# EXERCISE PROMPT
The records beneath should be restated word for word.

=-=-=-=-=

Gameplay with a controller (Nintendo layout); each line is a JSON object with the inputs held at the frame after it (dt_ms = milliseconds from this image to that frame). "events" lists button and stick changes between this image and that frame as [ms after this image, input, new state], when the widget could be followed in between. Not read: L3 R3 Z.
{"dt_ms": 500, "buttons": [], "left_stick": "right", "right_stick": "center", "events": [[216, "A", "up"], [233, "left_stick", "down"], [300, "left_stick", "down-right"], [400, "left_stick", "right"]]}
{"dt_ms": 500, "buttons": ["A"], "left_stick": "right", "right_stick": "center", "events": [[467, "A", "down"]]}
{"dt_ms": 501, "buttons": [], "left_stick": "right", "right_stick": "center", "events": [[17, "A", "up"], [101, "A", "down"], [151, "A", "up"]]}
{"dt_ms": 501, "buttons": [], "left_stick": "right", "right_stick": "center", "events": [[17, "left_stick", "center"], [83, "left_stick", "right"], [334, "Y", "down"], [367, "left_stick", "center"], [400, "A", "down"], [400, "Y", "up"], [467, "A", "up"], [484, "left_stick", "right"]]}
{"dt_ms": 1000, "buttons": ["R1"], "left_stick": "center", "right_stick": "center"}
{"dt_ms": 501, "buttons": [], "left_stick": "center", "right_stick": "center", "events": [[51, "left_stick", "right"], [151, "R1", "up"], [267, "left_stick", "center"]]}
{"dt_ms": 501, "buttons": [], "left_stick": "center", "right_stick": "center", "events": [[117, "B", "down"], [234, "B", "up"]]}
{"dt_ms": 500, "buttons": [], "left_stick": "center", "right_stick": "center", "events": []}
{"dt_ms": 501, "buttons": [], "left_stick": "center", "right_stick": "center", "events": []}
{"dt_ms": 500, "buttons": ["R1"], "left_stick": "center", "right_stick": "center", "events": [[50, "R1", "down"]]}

=-=-=-=-=

# EXPECTED OUTPUT
Gameplay with a controller (Nintendo layout); each line is a JSON object with the inputs held at the frame after it (dt_ms = milliseconds from this image to that frame). "events" lists button and stick changes between this image and that frame as [ms after this image, input, new state], when the widget could be followed in between. Not read: L3 R3 Z.
{"dt_ms": 500, "buttons": [], "left_stick": "right", "right_stick": "center", "events": [[216, "A", "up"], [233, "left_stick", "down"], [300, "left_stick", "down-right"], [400, "left_stick", "right"]]}
{"dt_ms": 500, "buttons": ["A"], "left_stick": "right", "right_stick": "center", "events": [[467, "A", "down"]]}
{"dt_ms": 501, "buttons": [], "left_stick": "right", "right_stick": "center", "events": [[17, "A", "up"], [101, "A", "down"], [151, "A", "up"]]}
{"dt_ms": 501, "buttons": [], "left_stick": "right", "right_stick": "center", "events": [[17, "left_stick", "center"], [83, "left_stick", "right"], [334, "Y", "down"], [367, "left_stick", "center"], [400, "A", "down"], [400, "Y", "up"], [467, "A", "up"], [484, "left_stick", "right"]]}
{"dt_ms": 1000, "buttons": ["R1"], "left_stick": "center", "right_stick": "center"}
{"dt_ms": 501, "buttons": [], "left_stick": "center", "right_stick": "center", "events": [[51, "left_stick", "right"], [151, "R1", "up"], [267, "left_stick", "center"]]}
{"dt_ms": 501, "buttons": [], "left_stick": "center", "right_stick": "center", "events": [[117, "B", "down"], [234, "B", "up"]]}
{"dt_ms": 500, "buttons": [], "left_stick": "center", "right_stick": "center", "events": []}
{"dt_ms": 501, "buttons": [], "left_stick": "center", "right_stick": "center", "events": []}
{"dt_ms": 500, "buttons": ["R1"], "left_stick": "center", "right_stick": "center", "events": [[50, "R1", "down"]]}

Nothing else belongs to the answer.